* PAGE EXTRACT:
For the Crème Anglaise:

  • 2 cups whole milk
  • 4 large egg yolks
  • ⅓ cup granulated sugar
  • 1 teaspoon vanilla extract (or 1 vanilla bean, split and scraped)
  • Pinch of salt

Optional Toppings:

  • Caramel sauce or caramel threads
  • Toasted sliced almonds
  • Fresh berries
  • Shaved chocolate

Instructions

Make the Crème Anglaise:

  1. Heat the Milk: In a medium saucepan, heat the milk over medium heat until it’s steaming and small bubbles form around the edges (about 160-170°F). Don’t let it boil. If using a vanilla bean, add the pod and seeds to the milk now, remove from heat, and let steep for 15 minutes, then remove the pod.
  2. Whisk the Yolks: While the milk heats, whisk together the egg yolks and sugar in a medium bowl until pale yellow and slightly thickened, about 2 minutes.
  3. Temper the Eggs: Very slowly pour about ½ cup of the hot milk into the egg yolk mixture while whisking constantly. This gradually raises the temperature of the yolks without scrambling them. Add another ½ cup of hot milk, whisking constantly.
  4. Cook the Custard: Pour the tempered egg mixture back into the saucepan with the remaining milk. Cook over medium-low heat, stirring constantly with a wooden spoon or whisk, until the custard thickens enough to coat the back of a spoon and reaches 170-175°F (about 5-8 minutes). Do not let it boil or it will curdle.
  5. Strain and Cool: Immediately strain the custard through a fine-mesh strainer into a clean bowl. Stir in vanilla extract (if not using vanilla bean) and salt. Place plastic wrap directly on the surface to prevent a skin from forming. Refrigerate for at least 2 hours until completely chilled.

Make the Meringue:

  1. Prepare Poaching Liquid: In a large, wide saucepan or deep skillet, heat 4 cups of milk over medium heat until it’s barely simmering (around 180°F). Reduce heat to maintain a gentle simmer—you should see small bubbles but no rolling boil.
  2. Whip the Egg Whites: In a large, clean mixing bowl, beat the egg whites with cream of tartar and salt using an electric mixer on medium speed until foamy, about 1 minute. Increase speed to medium-high and gradually add the sugar, one tablespoon at a time. Continue beating until stiff, glossy peaks form, about 4-5 minutes. Add vanilla and beat for 10 more seconds.

(Saved entries)

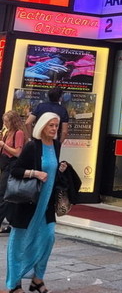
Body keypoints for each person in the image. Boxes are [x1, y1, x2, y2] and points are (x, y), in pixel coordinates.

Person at [5, 112, 68, 293]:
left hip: (46, 205)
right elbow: (16, 170)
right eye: (51, 125)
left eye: (56, 126)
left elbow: (52, 170)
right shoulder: (32, 146)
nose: (54, 129)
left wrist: (61, 168)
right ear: (42, 126)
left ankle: (37, 279)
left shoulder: (56, 145)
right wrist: (35, 173)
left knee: (47, 239)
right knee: (19, 243)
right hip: (29, 204)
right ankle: (14, 284)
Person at [0, 112, 28, 234]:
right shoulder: (7, 132)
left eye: (7, 121)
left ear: (13, 121)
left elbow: (17, 153)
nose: (5, 124)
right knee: (7, 194)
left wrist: (4, 145)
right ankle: (12, 222)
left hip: (12, 166)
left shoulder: (18, 133)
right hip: (5, 164)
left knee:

* WHAT TO DO:
[1] In the recipe, how long should the strained custard be refrigerated?
[2] Write the next part of the recipe, picking up right after the step for whipping the egg whites.

* TASK-BY-TASK OUTPUTS:
[1] At least 2 hours, until completely chilled.

[2]
  3. Shape the Meringues: Using two large spoons, form the meringue into egg-shaped ovals (quenelles). Scoop a generous amount with one spoon, then use the second spoon to smooth and shape it into an oval.
  4. Poach the Meringues: Gently slide the meringue ovals into the simmering milk, working in batches of 2-3 to avoid crowding. Poach for 2 minutes on the first side, then carefully flip using a slotted spoon and poach for 2 more minutes on the second side. The meringues should be firm to the touch but still soft.
  5. Drain: Remove meringues with a slotted spoon and place on paper towels to drain. Let cool to room temperature, then refrigerate until ready to serve.

Assemble:

  1. Serve: Ladle chilled crème anglaise into shallow serving bowls. Place 1-2 meringue islands on top of each portion. Drizzle with caramel sauce, sprinkle with toasted almonds, or add your favorite toppings. Serve immediately.

Notes

  • The custard should coat the back of a spoon and hold a line when you run your finger through it—this is the perfect consistency.
  • If your custard does curdle, immediately strain it and blend with an immersion blender to smooth it out.
  • Don’t over-whip the meringue or it will become dry and grainy. Stop when you have stiff, glossy peaks.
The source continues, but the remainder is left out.